◆ Passage to read:
- - -
A letter from Mr. Humphreys, secretary to the Society for the propagation of the Gospel in foreign parts, dated the 2nd instant, relating to an Act lately passed in Barbadoes, concerning the making Consett Bay a publick bay, where the Society may have a plantation and desiring that the said Society may lay their reasons before the Board against confirming the said Act. was read; whereupon ordered that Mr. Humphreys be desired to let the Board have what the Society think fitt to offer on that subject in writing.
Letter to Captain Rogers.
The draught of a letter from the secretary of the Board to Capt. Rogers, Governour of the Bahama Islands, was agreed and ordered to be sent.
Letters from Mr. Paris.
Minutes of the council.
A letter from Mr. Paris, desiring an authentick copy of the minutes of the proceedings of the Council of New Jersey, of the 18th of Dec., 1713, to be made use of before a committee of His Majestie's Privy Council, was read; whereupon ordered that Mr. Paris be acquainted that those minutes shall be ready to be laid before the lords of the committee, if their Lordships call for the same.
January 16. Present:—Mr. Chetwynd, Mr. Docminique, Mr. Pelham, Mr. Pulteney, Mr. Bladen.
Colonel Matthew relating to new councillors.
Colonel Mathew, Lieutenant General of the Leeward Charibee Islands, attending, their Lordships had some discourse with him concerning the persons he has recommended to be of His Majestie's Council in the island of St. Christophers, whereof he is Lieutenant Governor: and Colonel Matthew desired that Wm. Macdowal, Esq., might supply one of the present vacancies in the said Council instead of Benjamin Estridge, Esq., whom he formerly recommended, to which their lordships agreed, and Col. Matthew being withdrawn, directions were given for preparing the draught of a representation humbly to propose to His Majesty that Stephen Duport, Charles Payne, John Garnett and Wm. Macdowal, Esqrs., be constituted to His Majestie's said Council of St. Christophers to supply the present vacancies therein.
Letter from Earl Stanhope.
A letter from the Earl Stanhope, of the 3rd instant, inclosing the extract of a letter from Mr. Wyck, resident at Hamburgh, giving a state of his negotiations with the senate there concerning a new convention for our herring trade, was read, together with the said extract; whereupon the draught of a letter to his lordship on that subject was agreed and signed.
Letter to Mr. West.
Ordered that the two parcells of Pennsylvania Acts past there, the first between the 4th of October, 1712, and 27th of March, 1713, the other between the 14th of October, 1714, and the 28th of May, 1715, which were lately received from Mr. Gee, be sent to Mr. West, for his opinion thereupon, as soon as conveniently may be.
Mr. Milner, etc., summoned.
Ordered that James Milner, Esq., Sir Samuel Clark and Mr. John Lordell be acquainted that the Board desire to speak with them at 10 of the clock on Wednesday morning next and with any other gentlemen they shall think fit to bring with them, who are concerned in the trade to Lisbon.
- - -
◆ Source material:

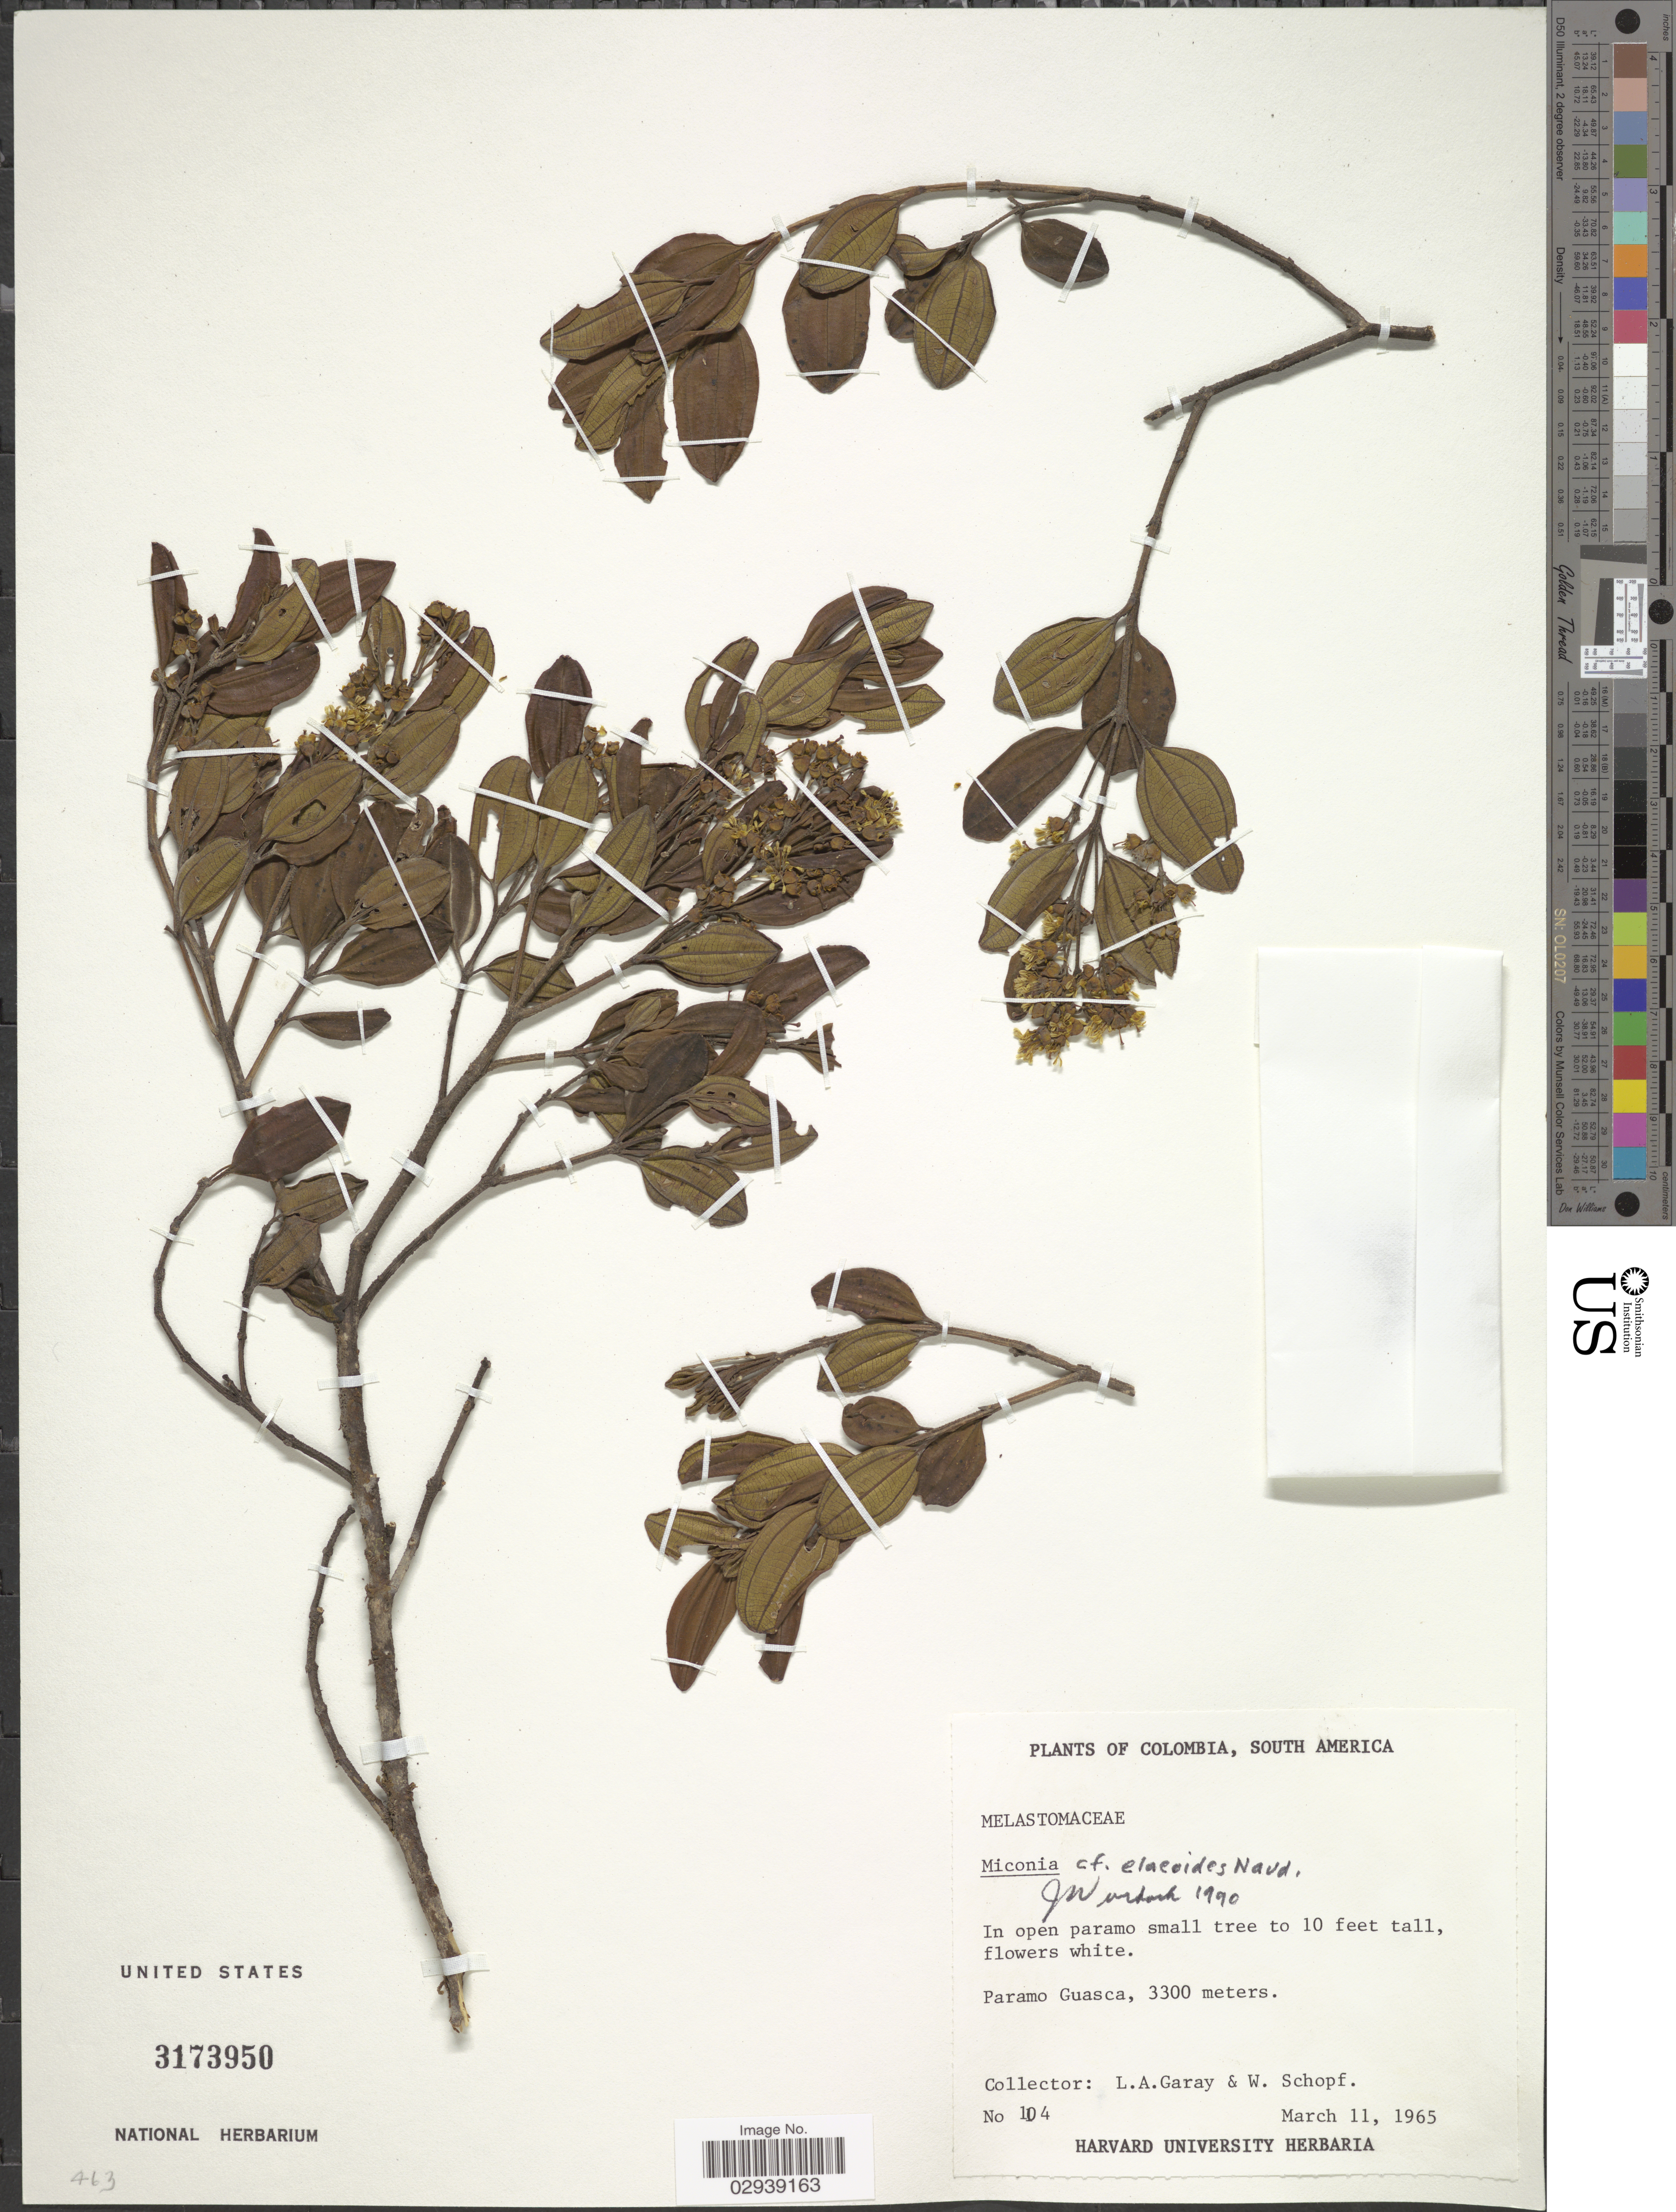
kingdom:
- - -
◆ Stated task: Name the men whom the Board minutes propose be appointed to fill the current vacancies on His Majesty's Council of St. Christophers.

◆ Exercise solution: Stephen Duport, Charles Payne, John Garnett, Wm. Macdowal